The Grizzlies practiced a couple of times this week on an Olympic-sized rink back home to prepare for the series. Sullivan features the only Olympic ice in the ECHL.
Alaska killed all five Utah power plays. Through three games, the Aces have surrendered just one power-play goal in opponents’ 19 power plays.
Former Aces coach Davis Payne, now an assistant with the Los Angeles Kings, received a big ovation when his arrival was announced during the game. Payne, who guided the Aces to the 2006 Kelly Cup, is scheduled to drop the ceremonial puck at Saturday’s series finale.

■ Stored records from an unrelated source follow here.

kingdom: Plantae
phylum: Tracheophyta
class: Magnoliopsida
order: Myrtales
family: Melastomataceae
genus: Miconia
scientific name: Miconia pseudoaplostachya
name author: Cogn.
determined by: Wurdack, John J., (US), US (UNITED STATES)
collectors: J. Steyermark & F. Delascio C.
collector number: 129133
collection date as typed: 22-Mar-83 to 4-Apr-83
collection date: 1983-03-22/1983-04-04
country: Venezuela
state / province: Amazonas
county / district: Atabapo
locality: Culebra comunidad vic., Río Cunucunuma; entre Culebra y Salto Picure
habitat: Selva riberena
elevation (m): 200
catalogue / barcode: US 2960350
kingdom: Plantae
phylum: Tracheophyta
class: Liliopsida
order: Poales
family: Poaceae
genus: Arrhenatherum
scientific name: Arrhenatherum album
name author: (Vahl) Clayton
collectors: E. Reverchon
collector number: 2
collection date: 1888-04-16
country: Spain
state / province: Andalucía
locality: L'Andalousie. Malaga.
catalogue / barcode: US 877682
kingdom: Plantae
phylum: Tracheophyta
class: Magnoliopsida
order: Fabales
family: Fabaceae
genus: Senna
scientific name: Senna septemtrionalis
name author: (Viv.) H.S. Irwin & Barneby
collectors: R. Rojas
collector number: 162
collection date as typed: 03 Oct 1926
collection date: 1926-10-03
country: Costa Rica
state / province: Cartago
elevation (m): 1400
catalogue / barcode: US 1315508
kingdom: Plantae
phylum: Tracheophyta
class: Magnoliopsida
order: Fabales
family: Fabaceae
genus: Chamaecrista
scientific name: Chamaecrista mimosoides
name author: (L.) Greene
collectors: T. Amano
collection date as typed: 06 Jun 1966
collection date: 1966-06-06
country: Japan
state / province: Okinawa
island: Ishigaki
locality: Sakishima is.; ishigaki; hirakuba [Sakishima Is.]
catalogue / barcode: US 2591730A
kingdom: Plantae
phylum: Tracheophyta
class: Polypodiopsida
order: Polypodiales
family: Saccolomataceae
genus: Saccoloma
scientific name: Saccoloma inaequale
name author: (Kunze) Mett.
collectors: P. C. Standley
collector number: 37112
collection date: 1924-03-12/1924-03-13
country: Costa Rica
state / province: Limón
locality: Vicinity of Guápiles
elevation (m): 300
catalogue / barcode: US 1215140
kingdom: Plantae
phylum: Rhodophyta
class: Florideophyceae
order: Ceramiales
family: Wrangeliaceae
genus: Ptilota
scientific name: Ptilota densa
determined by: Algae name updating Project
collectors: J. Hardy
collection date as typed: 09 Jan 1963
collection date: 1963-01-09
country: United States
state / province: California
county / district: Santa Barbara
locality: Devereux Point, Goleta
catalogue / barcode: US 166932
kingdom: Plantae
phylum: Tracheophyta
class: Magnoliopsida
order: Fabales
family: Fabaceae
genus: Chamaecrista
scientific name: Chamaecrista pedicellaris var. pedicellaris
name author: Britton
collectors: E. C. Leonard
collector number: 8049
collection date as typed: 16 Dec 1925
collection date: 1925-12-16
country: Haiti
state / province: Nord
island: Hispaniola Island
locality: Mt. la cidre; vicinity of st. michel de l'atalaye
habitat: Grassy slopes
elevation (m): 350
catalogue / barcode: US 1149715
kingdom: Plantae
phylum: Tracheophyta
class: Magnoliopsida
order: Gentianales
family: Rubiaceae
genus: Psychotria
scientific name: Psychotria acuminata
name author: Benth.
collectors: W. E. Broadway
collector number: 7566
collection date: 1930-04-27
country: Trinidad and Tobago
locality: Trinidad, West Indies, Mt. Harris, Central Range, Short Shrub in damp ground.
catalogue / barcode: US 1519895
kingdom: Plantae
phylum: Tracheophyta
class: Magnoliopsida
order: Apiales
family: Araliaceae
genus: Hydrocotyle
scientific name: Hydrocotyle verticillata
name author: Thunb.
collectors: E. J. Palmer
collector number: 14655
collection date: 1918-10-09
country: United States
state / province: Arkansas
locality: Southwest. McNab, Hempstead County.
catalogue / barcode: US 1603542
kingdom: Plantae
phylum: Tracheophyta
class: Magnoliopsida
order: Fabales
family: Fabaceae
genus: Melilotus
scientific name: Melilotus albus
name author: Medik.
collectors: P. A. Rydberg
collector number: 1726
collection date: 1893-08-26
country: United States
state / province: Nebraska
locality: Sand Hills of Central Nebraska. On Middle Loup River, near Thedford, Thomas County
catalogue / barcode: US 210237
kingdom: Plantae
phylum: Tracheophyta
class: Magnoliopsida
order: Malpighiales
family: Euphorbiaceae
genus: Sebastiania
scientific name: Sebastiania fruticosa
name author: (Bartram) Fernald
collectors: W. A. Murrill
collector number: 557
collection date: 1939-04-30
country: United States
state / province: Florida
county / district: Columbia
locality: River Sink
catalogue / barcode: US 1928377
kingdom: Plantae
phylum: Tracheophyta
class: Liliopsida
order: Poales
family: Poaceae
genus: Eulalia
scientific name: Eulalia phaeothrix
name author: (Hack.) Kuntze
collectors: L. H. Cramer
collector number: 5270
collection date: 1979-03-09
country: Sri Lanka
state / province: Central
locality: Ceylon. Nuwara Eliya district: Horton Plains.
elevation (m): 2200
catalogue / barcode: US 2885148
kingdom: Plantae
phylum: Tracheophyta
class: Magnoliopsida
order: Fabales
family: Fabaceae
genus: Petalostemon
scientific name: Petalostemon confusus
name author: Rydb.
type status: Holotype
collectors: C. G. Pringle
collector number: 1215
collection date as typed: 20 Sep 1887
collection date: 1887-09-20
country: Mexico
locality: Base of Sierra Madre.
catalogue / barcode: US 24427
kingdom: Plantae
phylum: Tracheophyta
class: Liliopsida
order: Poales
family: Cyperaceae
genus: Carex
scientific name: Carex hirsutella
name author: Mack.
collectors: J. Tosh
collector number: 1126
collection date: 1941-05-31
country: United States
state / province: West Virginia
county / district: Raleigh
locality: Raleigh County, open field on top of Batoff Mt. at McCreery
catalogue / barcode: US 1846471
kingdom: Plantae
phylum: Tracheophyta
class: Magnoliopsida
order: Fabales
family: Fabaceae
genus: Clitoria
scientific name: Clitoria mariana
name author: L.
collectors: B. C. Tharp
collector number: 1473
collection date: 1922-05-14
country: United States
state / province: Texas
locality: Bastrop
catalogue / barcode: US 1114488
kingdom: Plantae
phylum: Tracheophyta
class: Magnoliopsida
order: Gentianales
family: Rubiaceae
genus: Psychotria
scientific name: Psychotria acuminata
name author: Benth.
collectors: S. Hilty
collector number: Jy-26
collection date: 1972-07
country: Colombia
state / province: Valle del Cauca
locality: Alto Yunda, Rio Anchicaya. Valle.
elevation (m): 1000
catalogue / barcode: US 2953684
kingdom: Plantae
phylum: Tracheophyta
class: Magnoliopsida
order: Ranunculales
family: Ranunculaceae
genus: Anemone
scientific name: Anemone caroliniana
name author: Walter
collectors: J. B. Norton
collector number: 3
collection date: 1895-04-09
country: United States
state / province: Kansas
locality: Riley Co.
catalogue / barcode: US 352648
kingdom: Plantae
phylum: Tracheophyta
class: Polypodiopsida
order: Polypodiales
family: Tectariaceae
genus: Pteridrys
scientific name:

Find Doyle Woody’s blog at adn.com/hockeyblog or call him at 257-4335.
Utah 1 3 1 — 5
Aces 0 0 2 — 2
First Period — 1, Utah, MacKenzie 1 (Wahl, Burrows), 6:14. Penalties — Crabb, Aces (hooking), 1:30; Vock, Utah (hooking), 1:30; Isherwood, Utah (roughing), 9:49.
Second Period — 2, Utah, Mills 2 (Wahl, Martin), 2:06; 3, Utah, Vock 2 (Patterson, Donovan), 14:48; 4, Utah, Donovan 1 (Mills), 18:28. Penalties — Molle, Aces, double-minor (roughing), 2:16; Nunn, Aces (roughing), 2:16; Mills, Utah (roughing), 2:16; Martin, Utah (holding), 4:43; Syvret, Aces (holding), 5:22; Wrenn, Aces (roughing), 6:46; Mills, Utah (slashing), 16:17; Thompson, Aces (cross-checking), 18:50; Howse, Utah (unsportsmanlike conduct-diving), 18:50.
Third Period — 5, Aces, Dubinsky 1 (Crabb), :14; 6, Aces, Wrenn 2 (Nunn, Sinkewich), 8:50 (pp); 7, Utah, Wahl 1 (McIlveen, Cameron), 11:32. Penalties — Sinkewich, Aces (roughing), 4:54; Armstrong, Utah, match penalty, served by Cameron (contact to head), 4:54; Molle, Aces (tripping), 15:21; McIlveen, Utah (tripping), 15:42; Wahl, Utah (slashing), 16:30.
Shots on goal — Utah 5-13-4—22. Aces 13-11-11—35.
Power-play Opportunities — Utah 0 of 5. Aces 1 of 6.
Goalies — Utah, Engelage, 3-0-0 (35-32 saves). Aces, Reid, 1-1-0 (22-17).
A — 5,328 (6,399). T — 2:23.
Referee — Geoff Miller. Linesmen — Steve Glines, Travis Jackson.